Exercise passage
# Inverter connected to all 'van sockets??



## Bazbro (May 9, 2005)

We don't use mains electric normally and all the 'van's sockets therefore remain unused.

Is it possible/safe/unsafe/advisable/inadvisable/etc to temporarily connect our 1500watt inverter to the (disconnected!) mains input, in order to use the 240v sockets which are at the other end of the 'van from the inverter? I appreciate strict discipline is needed should this be feasible.

Thanks.


----------



## teensvan (May 9, 2005)

Hi.

It is possible to connect the inverter to your 240v sockets, But you will have to wire in a double pole change over system. Either manually or via a switched relay system.


You should not carry this out unless you have a very good understanding of the work required. If not get it done by an electrician

steve & ann. teensvan


----------



## peribro (Sep 6, 2009)

If you connect your inverter to the van's EHU then not only will you be enabling the 220V sockets but also anything else that runs off that circuit, such as the fridge. You therefore need to make sure that the fridge doesn't autoswitch to mains input as otherwise you would be in danger of draining your leisure battery. You also need to think about your leisure battery charger as I imagine that it will attempt to recharge the leisure battery through the inverter.


----------



## peribro (Sep 6, 2009)

If you connect your inverter to the van's EHU then not only will you be enabling the 220V sockets but also anything else that runs off that circuit, such as the fridge. You therefore need to make sure that the fridge doesn't autoswitch to mains input as otherwise you would be in danger of draining your leisure battery. You also need to think about your leisure battery charger as I imagine that it will attempt to recharge the leisure battery through the inverter.


----------



## eddievanbitz (May 1, 2005)

We always install an inverter this way as it is far more convenient to have all the 13 amp sockets available, not just a single point (which will always be in the wrong place :lol: )

Simply isolate your 13 amp socket circuit (s) and connect to the load (output) of a suitable switching device and then the inverter on the original input (supply) to the sockets, the other.

You can buy off the shelf "switching units" that have clearly marked terminals to allow for easy installation, the Sterling unit for example also allows for a generator to be added into the mix.

Cheaper and easier is a double pole 220 VAC 30Amp relay and a junction box, if you understand the concept of what your doing.

Eddie


----------



## Pudsey_Bear (Sep 25, 2008)

All our sockets run off the inverter in the build, apart from one for the fridge, another for the charger, and I'm thinking of installing a couple of single sockets, for possible resale purpose if we end up having to sell it in the future, but mine are totally separate systems.

However in the Laika, all the sockets were EHU ones, but I split one side off and connected then to the inverter, and labeled them as such til we got used to it as we only wild camped the EHU ones never got used.

It is only a DIY job if you know how a domestic setup works, what I would suggest is to run a new set of sockets from the inverter, via a simple plug, you get the best of both worlds that way, but only if you know what you're doing, 230v will kill you regardless of where it comes from.

If not sure exactly what you are doing get a pro in.


----------



## eddievanbitz (May 1, 2005)

And don't forget to put a RCB in series, post inverter to maintain protection as your sockets will be being supplied from the inverter so by passing the existing mains protection

Eddie


----------



## Pudsey_Bear (Sep 25, 2008)

Task description
In the inverter thread above, what wattage is the inverter that Bazbro wants to connect to the sockets?

Data provided
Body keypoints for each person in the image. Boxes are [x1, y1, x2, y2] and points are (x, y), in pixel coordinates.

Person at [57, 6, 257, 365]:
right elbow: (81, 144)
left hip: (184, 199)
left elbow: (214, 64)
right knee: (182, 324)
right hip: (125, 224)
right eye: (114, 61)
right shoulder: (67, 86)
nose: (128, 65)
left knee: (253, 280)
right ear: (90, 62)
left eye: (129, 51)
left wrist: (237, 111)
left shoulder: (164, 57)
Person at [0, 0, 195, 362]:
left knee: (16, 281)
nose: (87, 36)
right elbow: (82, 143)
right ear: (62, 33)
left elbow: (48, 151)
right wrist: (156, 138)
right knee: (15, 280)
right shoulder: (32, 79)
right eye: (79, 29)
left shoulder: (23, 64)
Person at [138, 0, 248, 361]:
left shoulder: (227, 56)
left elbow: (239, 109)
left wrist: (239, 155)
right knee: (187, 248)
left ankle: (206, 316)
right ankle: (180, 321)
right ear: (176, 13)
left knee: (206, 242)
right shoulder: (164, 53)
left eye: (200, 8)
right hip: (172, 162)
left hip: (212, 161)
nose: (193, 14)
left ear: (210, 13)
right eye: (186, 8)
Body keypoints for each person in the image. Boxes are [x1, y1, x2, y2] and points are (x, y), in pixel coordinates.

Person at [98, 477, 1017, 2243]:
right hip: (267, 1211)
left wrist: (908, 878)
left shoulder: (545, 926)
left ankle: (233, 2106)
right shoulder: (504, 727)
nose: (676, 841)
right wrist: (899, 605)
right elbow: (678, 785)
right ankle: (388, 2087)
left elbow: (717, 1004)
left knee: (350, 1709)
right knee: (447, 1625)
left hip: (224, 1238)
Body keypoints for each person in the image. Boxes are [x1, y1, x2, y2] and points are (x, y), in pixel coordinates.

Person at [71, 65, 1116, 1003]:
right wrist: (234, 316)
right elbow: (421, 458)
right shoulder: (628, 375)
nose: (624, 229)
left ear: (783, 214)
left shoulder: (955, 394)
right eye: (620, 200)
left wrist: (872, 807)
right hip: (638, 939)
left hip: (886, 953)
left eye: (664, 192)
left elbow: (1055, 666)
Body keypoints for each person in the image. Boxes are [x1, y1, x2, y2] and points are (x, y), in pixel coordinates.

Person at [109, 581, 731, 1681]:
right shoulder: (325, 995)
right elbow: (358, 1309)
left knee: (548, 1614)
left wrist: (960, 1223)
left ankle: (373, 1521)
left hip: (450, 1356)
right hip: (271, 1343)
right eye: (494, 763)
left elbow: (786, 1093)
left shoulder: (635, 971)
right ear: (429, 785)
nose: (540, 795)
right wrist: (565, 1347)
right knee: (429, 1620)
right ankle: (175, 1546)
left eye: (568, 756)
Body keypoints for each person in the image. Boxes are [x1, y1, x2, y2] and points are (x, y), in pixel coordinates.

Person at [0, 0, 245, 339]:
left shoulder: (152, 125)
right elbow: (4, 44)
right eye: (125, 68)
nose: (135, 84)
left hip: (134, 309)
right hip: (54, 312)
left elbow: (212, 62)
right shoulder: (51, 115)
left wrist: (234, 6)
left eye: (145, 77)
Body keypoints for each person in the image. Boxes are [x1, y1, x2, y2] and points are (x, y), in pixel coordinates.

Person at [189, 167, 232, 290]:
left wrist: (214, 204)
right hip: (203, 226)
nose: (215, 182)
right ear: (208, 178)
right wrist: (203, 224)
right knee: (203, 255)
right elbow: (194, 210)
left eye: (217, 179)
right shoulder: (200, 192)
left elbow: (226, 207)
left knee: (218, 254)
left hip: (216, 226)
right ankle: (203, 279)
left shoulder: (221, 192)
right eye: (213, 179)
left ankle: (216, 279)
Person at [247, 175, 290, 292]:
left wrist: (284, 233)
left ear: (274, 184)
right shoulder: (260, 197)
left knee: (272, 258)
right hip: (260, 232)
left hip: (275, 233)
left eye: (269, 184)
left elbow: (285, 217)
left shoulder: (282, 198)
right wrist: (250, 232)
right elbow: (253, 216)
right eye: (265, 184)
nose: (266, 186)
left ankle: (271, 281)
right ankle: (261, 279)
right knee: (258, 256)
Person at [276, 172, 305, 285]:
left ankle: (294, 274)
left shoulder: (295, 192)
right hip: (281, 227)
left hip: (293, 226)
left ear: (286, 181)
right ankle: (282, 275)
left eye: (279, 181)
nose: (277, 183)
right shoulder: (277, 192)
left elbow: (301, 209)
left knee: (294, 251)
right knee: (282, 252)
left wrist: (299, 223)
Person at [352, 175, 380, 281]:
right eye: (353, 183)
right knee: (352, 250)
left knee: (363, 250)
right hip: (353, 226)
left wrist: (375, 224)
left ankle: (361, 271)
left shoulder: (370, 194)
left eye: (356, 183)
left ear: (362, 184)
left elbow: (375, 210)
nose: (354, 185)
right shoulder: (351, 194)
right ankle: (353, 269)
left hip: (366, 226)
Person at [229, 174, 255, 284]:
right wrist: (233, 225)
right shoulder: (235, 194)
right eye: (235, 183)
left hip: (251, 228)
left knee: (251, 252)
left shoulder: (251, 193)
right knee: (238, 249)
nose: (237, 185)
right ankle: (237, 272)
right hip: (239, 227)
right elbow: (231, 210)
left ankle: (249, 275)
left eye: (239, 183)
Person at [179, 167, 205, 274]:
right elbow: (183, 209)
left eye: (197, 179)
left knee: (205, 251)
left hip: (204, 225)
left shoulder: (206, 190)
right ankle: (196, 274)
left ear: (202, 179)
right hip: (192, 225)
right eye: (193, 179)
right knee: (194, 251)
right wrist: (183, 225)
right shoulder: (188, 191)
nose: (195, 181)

Expected answer
1500 watts.